Tarefa:
Responda às perguntas abaixo com base no texto sobre o desejo e a revelação.
1. De acordo com o texto, o ser humano é um buscador de quê?
2. Que nome se dá à iniciativa do Totalmente-Outro que vem ao encontro do ser humano?
3. Pela razão natural, a partir de que o homem pode conhecer Deus com certeza?

Texto fornecido:
───

O Desejo e a Revelação
Todo ser humano traz no seu coração o desejo de se encontrar pessoalmente com Deus
A todo momento, o ser humano constata o que não lhe satisfaz. Mesmo a experiência mais autêntica e verdadeira do bem, do amor, da alegria, mesmo as conquistas mais bonitas da sua liberdade e da sua criatividade não conseguem satisfazer o seu coração inquieto: ele sempre deseja algo mais, sempre busca e almeja uma felicidade maior, uma realização mais elevada e plena de si mesmo.
Nisso consiste o mistério de cada um de nós: o ser humano é um buscador do Absoluto. Através de pequenos passos, por meio de resultados incertos e de conquistas parciais, o ser humano busca e deseja o Absoluto. Esse objetivo de sua vida, porém, ele não o alcança sozinho nem pelas suas próprias forças. Só atinge a realização de seu desejo de Absoluto porque este lhe vem ao encontro. Assim o ser humano constata que sem a iniciativa de um Outro o encontro não seria possível.
É exatamente essa iniciativa do Totalmente-Outro, que vem ao encontro do ser humano, que nós chamamos de revelação divina.
Pela razão natural, o homem pode conhecer Deus com certeza, a partir das suas obras. Mas existe outra ordem de conhecimento, que o homem de modo nenhum pode atingir por suas próprias forças: a da Revelação divina. Por uma vontade absolutamente livre, Deus Se revela e Se dá ao homem. Ele faz isso revelando o seu mistério, o desígnio benevolente que estabeleceu em Cristo, em favor de todos os homens. Revela plenamente o seu desígnio, enviando o seu Filho bem-amado, nosso Senhor Jesus Cristo, e o Espírito Santo. Aprouve a Deus, na sua sabedoria e bondade, Se revelar a Si mesmo e dar a conhecer o mistério da Sua vontade, segundo o qual os homens, por meio de Cristo, Verbo encarnado, têm acesso ao Pai no Espírito Santo e se tornam participantes da natureza divina (CatIgCat 50-51).

───

Conteúdo do conjunto:
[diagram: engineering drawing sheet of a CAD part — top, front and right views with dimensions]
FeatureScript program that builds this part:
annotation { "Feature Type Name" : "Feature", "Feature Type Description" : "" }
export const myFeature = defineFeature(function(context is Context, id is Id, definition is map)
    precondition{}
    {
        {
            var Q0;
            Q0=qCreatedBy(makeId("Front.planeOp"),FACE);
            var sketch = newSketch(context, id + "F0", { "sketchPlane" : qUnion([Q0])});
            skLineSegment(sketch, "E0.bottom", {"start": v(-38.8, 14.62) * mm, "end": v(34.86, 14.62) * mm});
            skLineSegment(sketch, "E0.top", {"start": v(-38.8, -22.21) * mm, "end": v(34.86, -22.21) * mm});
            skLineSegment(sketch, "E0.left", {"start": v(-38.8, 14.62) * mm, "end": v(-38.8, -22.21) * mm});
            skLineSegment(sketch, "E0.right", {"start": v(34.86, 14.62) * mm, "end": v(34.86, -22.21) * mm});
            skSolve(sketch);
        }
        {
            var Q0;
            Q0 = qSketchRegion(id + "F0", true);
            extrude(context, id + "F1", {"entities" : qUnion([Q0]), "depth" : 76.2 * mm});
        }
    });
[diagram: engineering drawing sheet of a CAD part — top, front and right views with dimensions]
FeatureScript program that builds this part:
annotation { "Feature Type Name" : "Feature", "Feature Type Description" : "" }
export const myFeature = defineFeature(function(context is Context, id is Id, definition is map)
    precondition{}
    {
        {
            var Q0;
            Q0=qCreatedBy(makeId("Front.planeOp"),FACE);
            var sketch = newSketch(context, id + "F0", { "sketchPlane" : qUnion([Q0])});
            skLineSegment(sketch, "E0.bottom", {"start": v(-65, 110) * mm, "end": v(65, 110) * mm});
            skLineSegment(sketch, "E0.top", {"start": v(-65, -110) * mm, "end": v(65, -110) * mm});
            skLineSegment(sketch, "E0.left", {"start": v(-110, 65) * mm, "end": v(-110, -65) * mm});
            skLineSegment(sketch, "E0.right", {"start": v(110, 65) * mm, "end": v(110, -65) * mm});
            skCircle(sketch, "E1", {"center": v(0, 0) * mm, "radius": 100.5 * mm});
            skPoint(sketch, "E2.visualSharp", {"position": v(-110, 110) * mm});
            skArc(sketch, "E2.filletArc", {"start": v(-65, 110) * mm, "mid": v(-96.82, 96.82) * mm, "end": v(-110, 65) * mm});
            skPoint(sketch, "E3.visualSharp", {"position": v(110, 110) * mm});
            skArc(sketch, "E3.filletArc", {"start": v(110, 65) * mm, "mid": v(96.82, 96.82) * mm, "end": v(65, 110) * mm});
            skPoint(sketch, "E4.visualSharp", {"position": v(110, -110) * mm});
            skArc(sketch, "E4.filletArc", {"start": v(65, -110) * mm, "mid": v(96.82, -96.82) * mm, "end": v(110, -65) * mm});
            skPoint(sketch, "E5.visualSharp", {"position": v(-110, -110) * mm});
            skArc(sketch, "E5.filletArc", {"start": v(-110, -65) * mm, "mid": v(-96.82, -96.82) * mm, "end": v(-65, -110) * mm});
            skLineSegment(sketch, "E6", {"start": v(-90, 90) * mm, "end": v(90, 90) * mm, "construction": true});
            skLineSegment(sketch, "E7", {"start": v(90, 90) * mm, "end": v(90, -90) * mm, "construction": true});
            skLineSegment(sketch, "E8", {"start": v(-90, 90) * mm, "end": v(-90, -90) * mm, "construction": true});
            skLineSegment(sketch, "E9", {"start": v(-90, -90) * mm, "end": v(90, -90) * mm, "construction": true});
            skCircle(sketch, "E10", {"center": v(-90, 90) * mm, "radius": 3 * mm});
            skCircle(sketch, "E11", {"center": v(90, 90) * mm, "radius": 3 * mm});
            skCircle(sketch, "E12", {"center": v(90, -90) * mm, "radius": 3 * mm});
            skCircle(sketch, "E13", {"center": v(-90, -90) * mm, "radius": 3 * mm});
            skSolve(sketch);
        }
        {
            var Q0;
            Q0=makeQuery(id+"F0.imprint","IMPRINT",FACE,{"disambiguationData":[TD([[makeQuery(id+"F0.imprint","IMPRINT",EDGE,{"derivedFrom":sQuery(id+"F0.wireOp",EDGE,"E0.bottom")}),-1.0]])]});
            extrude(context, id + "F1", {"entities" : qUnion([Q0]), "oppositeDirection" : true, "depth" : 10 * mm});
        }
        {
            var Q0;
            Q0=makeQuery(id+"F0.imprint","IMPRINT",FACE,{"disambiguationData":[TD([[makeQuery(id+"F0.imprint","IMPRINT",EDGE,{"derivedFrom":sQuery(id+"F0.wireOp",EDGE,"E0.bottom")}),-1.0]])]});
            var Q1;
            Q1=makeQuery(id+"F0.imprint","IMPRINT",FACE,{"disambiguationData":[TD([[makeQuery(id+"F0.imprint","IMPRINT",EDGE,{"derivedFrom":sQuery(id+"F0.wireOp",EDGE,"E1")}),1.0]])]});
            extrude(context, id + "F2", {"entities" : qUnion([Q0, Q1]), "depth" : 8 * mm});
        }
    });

───

Resposta:
1. O ser humano é um buscador do Absoluto.
2. Essa iniciativa se chama revelação divina.
3. O homem pode conhecer Deus com certeza a partir das suas obras.